The University of Western Australia's inaugural Pavilion Project asked graduate architects and early career designers to create an exciting and original structure. It had to be a fusion of art and architecture and employ green technologies and principles to provide economical and environmentally friendly emergency shelter for remote areas and communities at times of disaster or distress(note this was not an SL project).
The independent judging panel - UWA Winthrop Professor Geoffrey London, Singapore-based architect Richard Hassell, Melbourne-based architects Sean Godsell and Peter Corrigan, and UWA graduate and Sydney-based architect Abbie Galvin – selected Elisa Mansutti & Luca Pavarin’s design from the 76 submissions from 24 countries.
They won the UWA Convocation Prize of US$10,000 and a mentorship with architectural firm Cox Howlett and Bailey Woodland.
Beyond the winning submission, two projects were highly commended: a team of Perth-based UWA graduate architects, including Ken Chun Kit Yeung, Jack Sze-Ho Choi, Tor Johnny Dahl and Vanessa Chiau Wei Chong was commended for its ‘plan blue' design; as was an innovative ‘dandelion shelter' design from Portland, Oregon-based Swedish architect Anders Gustafsson, a graduate of Lund University.

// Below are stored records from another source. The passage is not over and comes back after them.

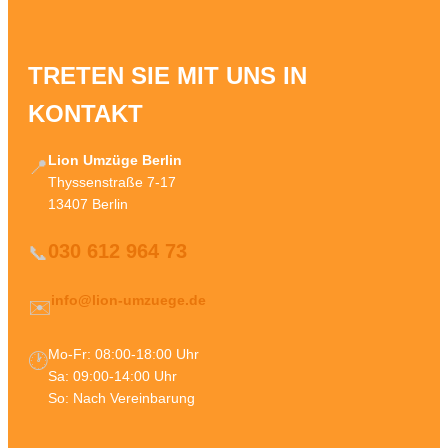
TRETEN SIE MIT UNS IN
KONTAKT
Lion Umzüge Berlin
📍
Thyssenstraße 7-17
13407 Berlin
030 612 964 73
📞
info@lion-umzuege.de
✉️
Mo-Fr: 08:00-18:00 Uhr
🕐
Sa: 09:00-14:00 Uhr
So: Nach Vereinbarung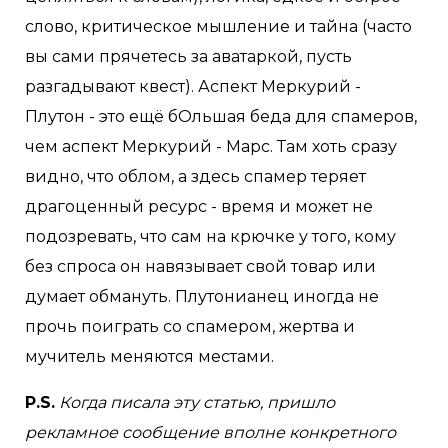
слово, критическое мышление и тайна (часто
вы сами прячетесь за аватаркой, пусть
разгадывают квест). Аспект Меркурий -
Плутон - это ещё бОльшая беда для спамеров,
чем аспект Меркурий - Марс. Там хоть сразу
видно, что облом, а здесь спамер теряет
драгоценный ресурс - время и может не
подозревать, что сам на крючке у того, кому
без спроса он навязывает свой товар или
думает обмануть. Плутонианец иногда не
прочь поиграть со спамером, жертва и
мучитель меняются местами.
P.S.
Когда писала эту статью, пришло
рекламное сообщение вполне конкретного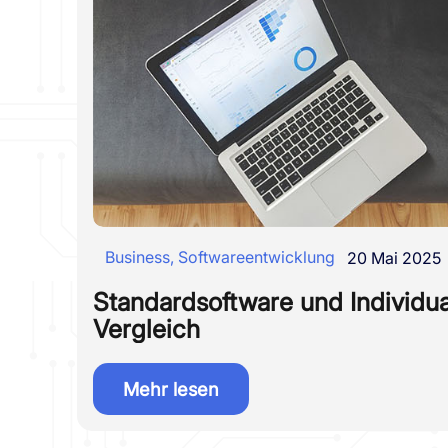
Business
,
Softwareentwicklung
20 Mai 2025
Standardsoftware und Individua
Vergleich
Mehr lesen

The winning design will be erected in Whitfeld Court at the University and launched on the 14 February as part of the University’s anniversary celebrations.
In the meantime, Evgeni Sergeev (SL: Mrs Brandi) who invented the Sketchlife method of creating objects within Google Sketchup and transferring it into Second Life used the method to bring a model of this onto Whitefield Court within Second Life (as per photo above). As such for the anniversary celebrations, the winning design will be standing on Whitefield Court both in real life and Second Life!

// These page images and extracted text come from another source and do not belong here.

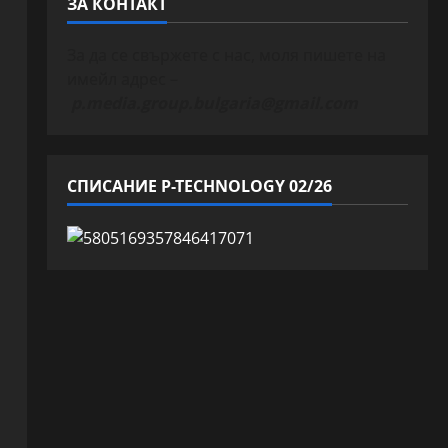
ЗА КОНТАКТ
За да се свържете с нас, моля пишете на
имейл адрес –
p.media.group.bulgaria@gmail.com
СПИСАНИЕ P-TECHNOLOGY 02/26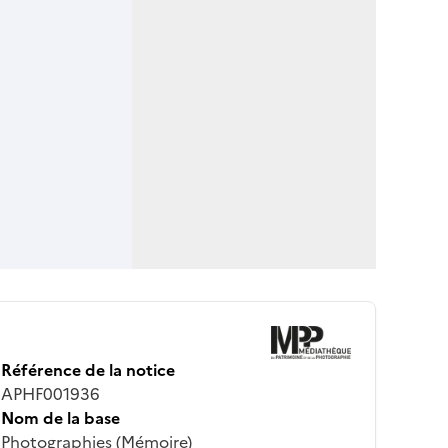
Référence de la notice
APHF001936
Nom de la base
Photographies (Mémoire)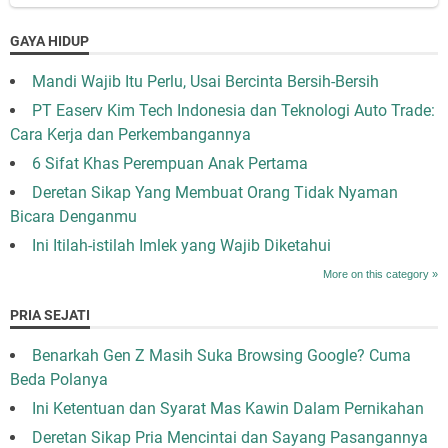
GAYA HIDUP
Mandi Wajib Itu Perlu, Usai Bercinta Bersih-Bersih
PT Easerv Kim Tech Indonesia dan Teknologi Auto Trade:
Cara Kerja dan Perkembangannya
6 Sifat Khas Perempuan Anak Pertama
Deretan Sikap Yang Membuat Orang Tidak Nyaman
Bicara Denganmu
Ini Itilah-istilah Imlek yang Wajib Diketahui
More on this category »
PRIA SEJATI
Benarkah Gen Z Masih Suka Browsing Google? Cuma
Beda Polanya
Ini Ketentuan dan Syarat Mas Kawin Dalam Pernikahan
Deretan Sikap Pria Mencintai dan Sayang Pasangannya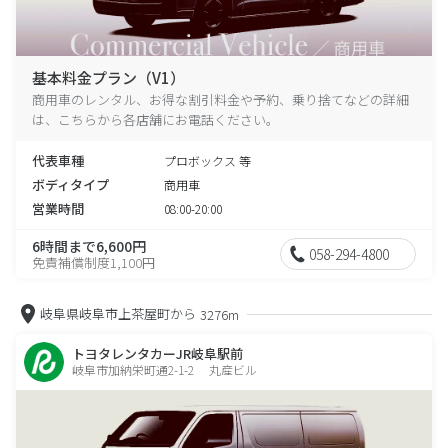
基本料金プラン（V1）
商用車のレンタル、お得な割引料金や予約、乗り捨てなどの詳細
は、こちらから各店舗にお電話ください。
代表車種
プロボックス 等
ボディタイプ
商用車
営業時間
08:00-20:00
6時間まで6,600円
058-294-4800
免責補償制度1,100円
岐阜県岐阜市上茶屋町から
3276m
トヨタレンタカーJR岐阜駅前
岐阜市加納栄町通2-1-2 丸産ビル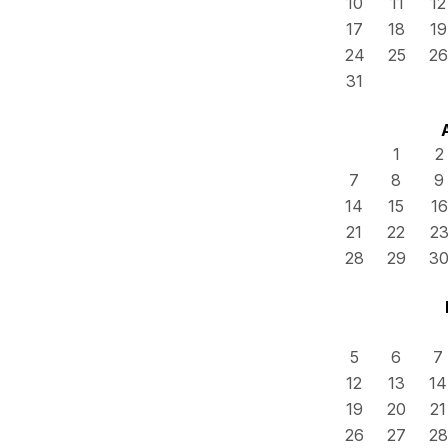
10
11
12
17
18
19
24
25
26
31
1
2
7
8
9
14
15
16
21
22
2
28
29
3
5
6
7
12
13
14
19
20
21
26
27
28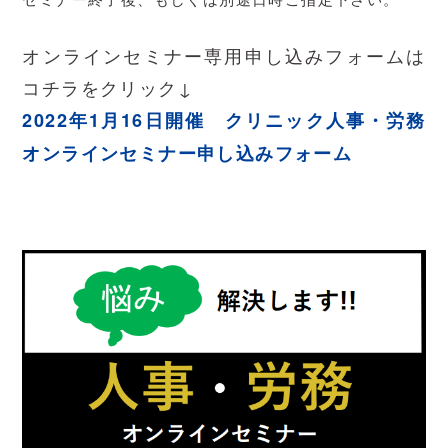
オンラインセミナー専用申し込みフォームは
コチラをクリック↓
2022年1月16日開催 クリニック人事・労務
オンラインセミナー申し込みフォーム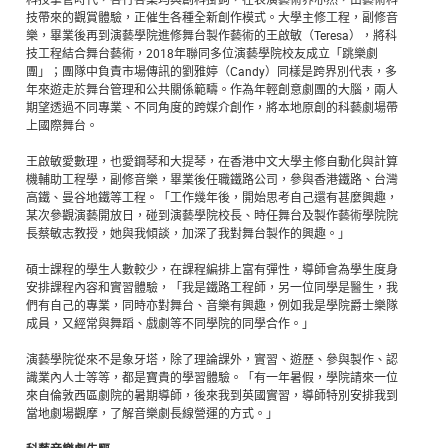
技帶來的觀賞體驗，正催生各種全新創作模式。大學主修工程，副修音
樂，畢業後再到演藝學院進修舞台製作藝術的王啟敏（Teresa），將科
技工程結合舞台藝術，2018年聯同多位演藝學院校友成立「跳樂劇
團」；團隊中負責市場傳訊的劉雅婷（Candy）同樣是跨界別代表，多
年來遊走於舞台管理和公共關係範疇。作為年輕創意劇團的大腦，兩人
期望透過不同專業、不同角度的跨媒介創作，將本地原創的科藝劇場帶
上國際舞台。
王啟敏愛數理，也愛鋼琴和大提琴，在香港中文大學主修自動化與計算
機輔助工程學，副修音樂，畢業後任職鐵路公司，參與香港鐵路、台灣
高鐵、曼谷地鐵等工程。「工作幾年後，開始思考自己還有甚麼興趣，
某次參觀演藝開放日，碰到演藝學院校長、時任舞台及製作藝術學院院
長蔡敏志教授，她與我傾談，加深了我對舞台製作的興趣。」
碩士課程的學生人數較少，在課程編排上富有彈性，導師會為學生度身
安排課程內容和實習體驗，「我是鐵路工程師，另一位同學是醫生，我
們有自己的專業，同時亦對舞台、音樂有興趣，例如我是學院爵士樂隊
成員，又經常與舞蹈、戲劇等不同學院的同學合作。」
演藝學院從來不是象牙塔，除了理論課外，實習、遊歷、參與製作、認
識業內人士等等，都是寶貴的學習體驗。「有一年暑假，學院請來一位
來自倫敦西區劇院的暑期導師，後來我到英國實習，導師特別安排我到
當地劇場觀摩，了解音樂劇長線營運的方式。」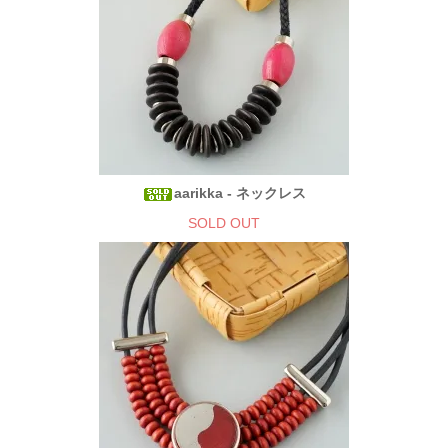
aarikka - ネックレス
SOLD OUT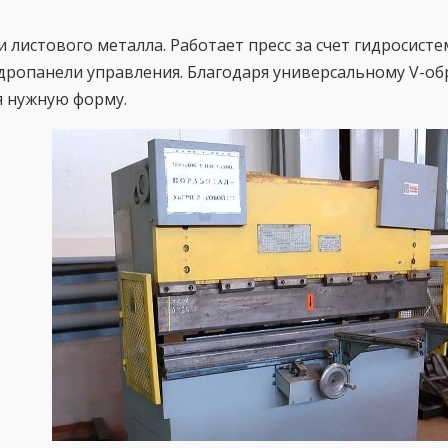
 листового металла. Работает пресс за счет гидросисте
гидропанели управления. Благодаря универсальному V-
я нужную форму.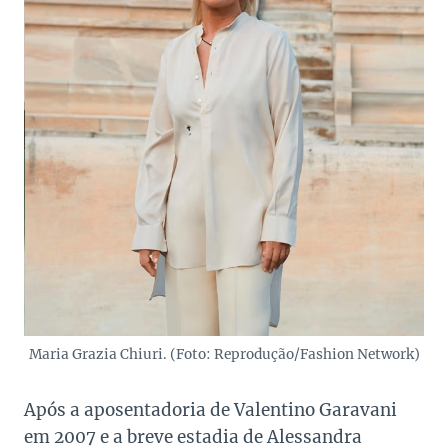
Maria Grazia Chiuri. (Foto: Reprodução/Fashion Network)
Após a aposentadoria de Valentino Garavani
em 2007 e a breve estadia de Alessandra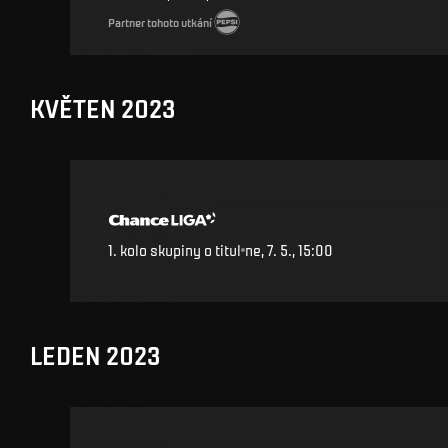
Partner tohoto utkání
KVĚTEN 2023
1. kolo skupiny o titul
ne, 7. 5., 15:00
LEDEN 2023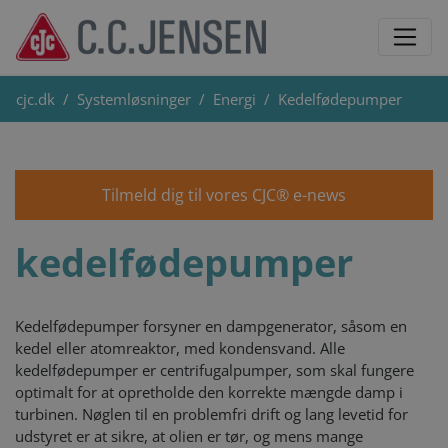
cjc.dk
Systemløsninger
Energi
Kedelfødepumper
Tilmeld dig til vores CJC® e-news
kedelfødepumper
Kedelfødepumper forsyner en dampgenerator, såsom en
kedel eller atomreaktor, med kondensvand. Alle
kedelfødepumper er centrifugalpumper, som skal fungere
optimalt for at opretholde den korrekte mængde damp i
turbinen. Nøglen til en problemfri drift og lang levetid for
udstyret er at sikre, at olien er tør, og mens mange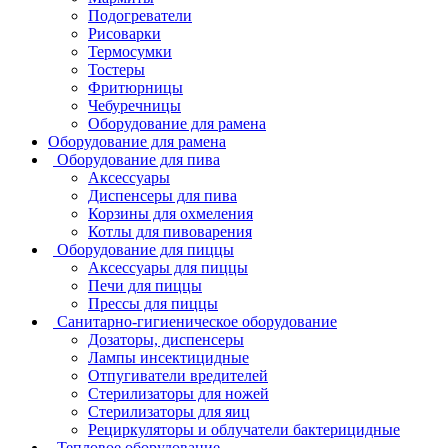
Подогреватели
Рисоварки
Термосумки
Тостеры
Фритюрницы
Чебуречницы
Оборудование для рамена
Оборудование для рамена
Оборудование для пива
Аксессуары
Диспенсеры для пива
Корзины для охмеления
Котлы для пивоварения
Оборудование для пиццы
Аксессуары для пиццы
Печи для пиццы
Прессы для пиццы
Санитарно-гигиеническое оборудование
Дозаторы, диспенсеры
Лампы инсектицидные
Отпугиватели вредителей
Стерилизаторы для ножей
Стерилизаторы для яиц
Рециркуляторы и облучатели бактерицидные
Тепловое оборудование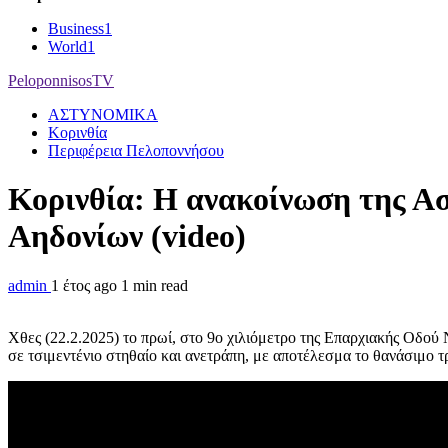
Business
1
World
1
PeloponnisosTV
ΑΣΤΥΝΟΜΙΚΑ
Κορινθία
Περιφέρεια Πελοποννήσου
Κορινθία: Η ανακοίνωση της Ασ
Αηδονίων (video)
admin
1 έτος ago
1 min read
Χθες (22.2.2025) το πρωί, στο 9ο χιλιόμετρο της Επαρχιακής Οδού
σε τσιμεντένιο στηθαίο και ανετράπη, με αποτέλεσμα το θανάσιμο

Click here for full information on the Pavilion Project.
In other news, Honourary School of Physics Research Fellow Dr Chris Thorne (SL: Dragonmage Bogan, co-founder of the UWA Second Life presence along with Jay Jay Jegathesan / Zifanwe)is featured in a documentary on the iinet channel. It shows a bit of the history of the development of virtual worlds at UWA including the Google earth project and shows snippets of Bradley Dorchester's prize winning effort from the original UWA Machinima Challenge. Fast forward to around 8:35 onwards.